L’unica riforma riguarda la determinazione della pena complessiva a carico di Carmelo Salemi, “melo u ciuraru” a 8 anni e 8 mesi. È stata emessa ieri sera la sentenza della Corte d’Appello che chiude il processo di secondo grado figlio dell’inchiesta Picaneddu. Salemi è ritenuto infatti il capo del gruppo dei Santapaola-Ercolano di Picanello.
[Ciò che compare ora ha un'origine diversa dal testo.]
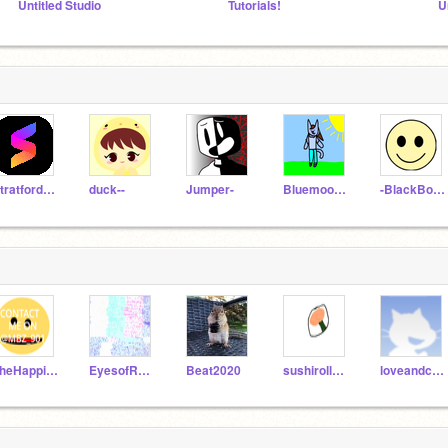
Untitled Studio
Tutorials!
U
StratfordJames
duck--
Jumper-
Bluemoon46
-BlackBoots-
TheHappiestPerson
EyesofRa_Test
Beat2020
sushirollJ123
loveandcuteness_fan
I carabinieri, partendo dalle dichiarazioni del collaboratore di giustizia Antonio ‘gennarino’ D’Arrigo, hanno ricostruito l’organigramma di una delle cellule storiche di Cosa nostra catanese.
Il blitz, che è scattato nel 2021, non ha colpito solo i boss del braccio militare ma anche coloro che avrebbero investito i soldi sporchi in attività imprenditoriali. È il caso di Giovanni Comis, accusato di intestazione fittizia aggravata dal metodo mafioso. Lo storico esponente della famiglia di Cosa nostra sarebbe stato il socio occulto di una casa discografica – la Q Records poi raggiunta anche da misura di prevenzione – specializzata nel settore “neomelodico”. Custode dei soldi di Comis, Andrea Consoli, imputato nel troncone ordinario. Gli investigatori misero le cimici nella Maserati presa in affitto e scoprirono i segreti mafiosi di Picanello.
La Corte d’Appello ha confermato le condanne inflitte dal gup per tutti gli imputati: Andrea Caruso 6 anni e 8 mesi, Giovanni Comis 3 anni e 4 mesi, Enzo Dato 8 anni e 4 mesi, Giovanni Frazzetta 6 anni e 8 mesi, Marco Frazzetta 4 anni e 8 mesi, Giuseppe Russo 9 anni, Enzo Scalia 7 anni e Rudy Veneziano 1 anno. Assoluzione per Francesco Testa. I giudici di secondo grado, quindi, non hanno accolto i ricorsi delle difese e della procura.
Nel dispositivo letto questa sera ci sono anche le date di scarcerazione di alcuni boss. L’8 marzo 2027 – salvo altre batoste giudiziarie – dovrebbero tornare liberi Russo, Scalia e Caruso. Tre giorni dopo Enzo Dato, lo specialista delle latitanze.